# Fragmento dado
******

El filósofo y líder socialista francés Jean Jaurès, en su “Histoire Socialiste de la Révolution Française” (1901), fue el autor de un lúcido y consecuente enjuiciamiento sobre los acontecimientos, a los que consideró como el fruto del enfrentamiento de clases —la burguesía contra la nobleza y el clero— con cuyos cambios sociales quedaron sentadas las bases para la futura transformación socialista.
Los grandes y trascendentales valores de la Revolución de Francia, que se regaron por el mundo civilizado y que se plasmaron en los textos constitucionales de los siglos XIX y XX, fueron el <constitucionalismo, el <Estado de Derecho, la >soberanía popular, la libertad de expresión, el reconocimiento de los <derechos naturales e imprescriptibles del hombre, la <división de poderes, la limitación jurídica de la autoridad publica, la garantía de que nadie puede ser enjuiciado ni penado sin una ley que describa como delictiva su acción, la separación de la <iglesia y el <Estado, la educación laica, el <laissez faire en las relaciones de la producción, la empresa libre, el imperio de las fuerzas del mercado en la conducción de la economía, la libre competencia, la no injerencia del Estado en el proceso económico.
Con ella se estableció la separación definitiva de la iglesia y el Estado. La Iglesia Católica perdió todo su inmenso poder. Se confiscaron sus bienes —en ese momento ella era la mayor terrateniente de Francia— y se eliminaron los privilegios del clero. En 1790 se suprimió su facultad para imponer impuestos a los campesinos sobre sus cosechas. Se promulgó una ley que convirtió a los miembros de la clerecía en empleados del Estado.
Los escritos del pensador inglés John Locke (1632-1704), en los que proclamaba la libertad como un derecho natural de cada persona y calificaba a los gobernantes como meros “delegados” del pueblo “soberano” —que representaron una blasfemia para la tesis del derecho divino de los reyes, de quienes se decía que recibían el poder directamente de dios—, se convirtieron en la antorcha libertaria que iluminó y liberalizó Europa.

******

# Datos registrados
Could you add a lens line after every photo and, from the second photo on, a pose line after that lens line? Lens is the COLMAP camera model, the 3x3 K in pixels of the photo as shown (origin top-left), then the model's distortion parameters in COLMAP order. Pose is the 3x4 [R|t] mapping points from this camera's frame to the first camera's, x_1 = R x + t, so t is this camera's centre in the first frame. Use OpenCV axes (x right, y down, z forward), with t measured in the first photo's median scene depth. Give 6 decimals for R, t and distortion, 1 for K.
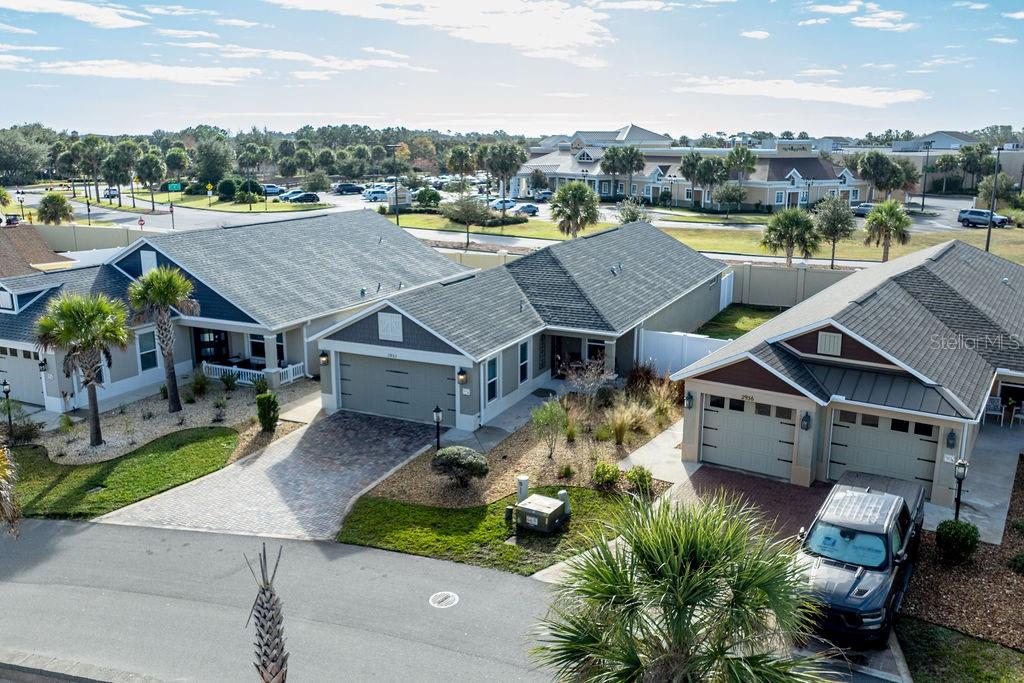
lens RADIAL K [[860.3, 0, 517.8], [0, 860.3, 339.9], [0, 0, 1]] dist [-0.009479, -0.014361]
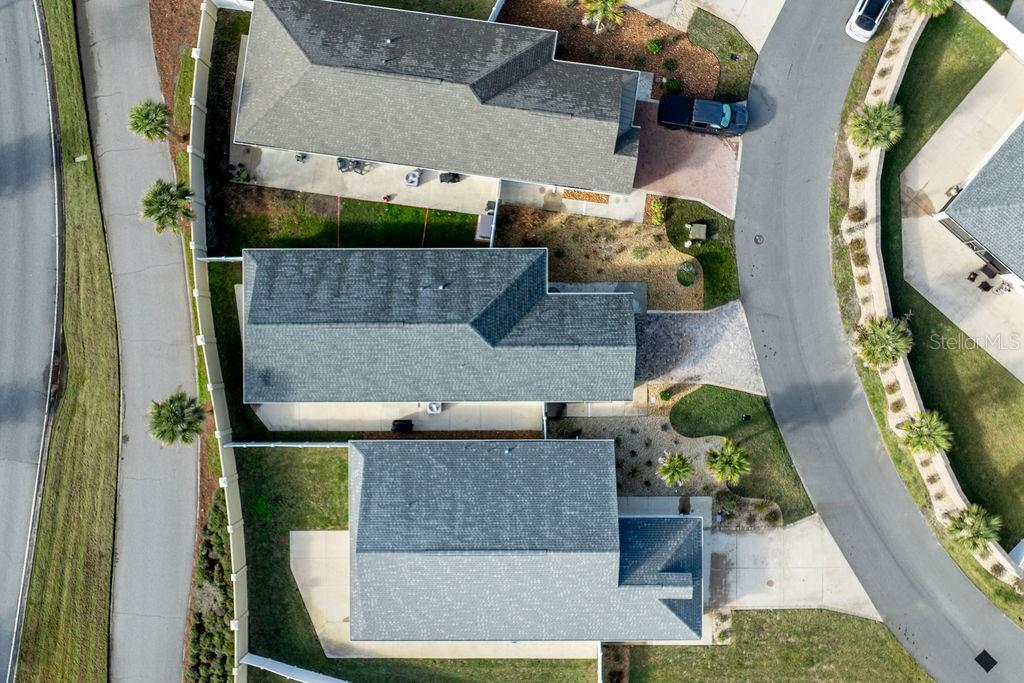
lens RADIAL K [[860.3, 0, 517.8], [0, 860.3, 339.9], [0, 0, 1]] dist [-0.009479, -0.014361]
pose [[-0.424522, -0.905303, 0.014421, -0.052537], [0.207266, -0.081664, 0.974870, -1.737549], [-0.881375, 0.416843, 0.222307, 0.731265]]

******

# Tarea 1
Responde según el texto sobre la Revolución Francesa:
(a) ¿En qué año apareció la "Histoire Socialiste de la Révolution Française" de Jean Jaurès?
(b) ¿Qué facultad de la Iglesia se suprimió en 1790?
(c) ¿Cómo calificaba John Locke a los gobernantes?
# Tarea 2
Prosigue el texto sobre la Revolución Francesa a partir de su último párrafo.

# Respuesta 1
(a) En 1901.
(b) La facultad de imponer impuestos a los campesinos sobre sus cosechas.
(c) Como meros "delegados" del pueblo "soberano".

# Respuesta 2
La teoría económica liberal está contenida en las obras de los economistas de la escuela clásica y de modo especial en las de Adam Smith (1725-1790), David Ricardo (1772-1823) y James Mill (1773-1836), quienes sostenían que la actividad económica de la sociedad está sometida a sus propias leyes —que son leyes naturales— en las que no debe intervenir la autoridad pública.
Para lograr este propósito usaron la conocida fórmula del laissez faire, laissez passer, que no fue inventada por los economistas clásicos sino por los economistas de la <fisiocracia, para combatir las restricciones aduaneras del <mercantilismo, pero que en todo caso excluye toda participación del Estado en el proceso económico de la sociedad.
Y es que los economistas de la escuela clásica estuvieron convencidos de que dentro del libre juego de las fuerzas económicas, al chocar entre sí intereses individuales opuestos, se genera en el proceso de producción, circulación y distribución de bienes un efecto estabilizador que alcanza los necesarios equilibrios o que los restaura en caso de que, momentáneamente, se hayan perdido.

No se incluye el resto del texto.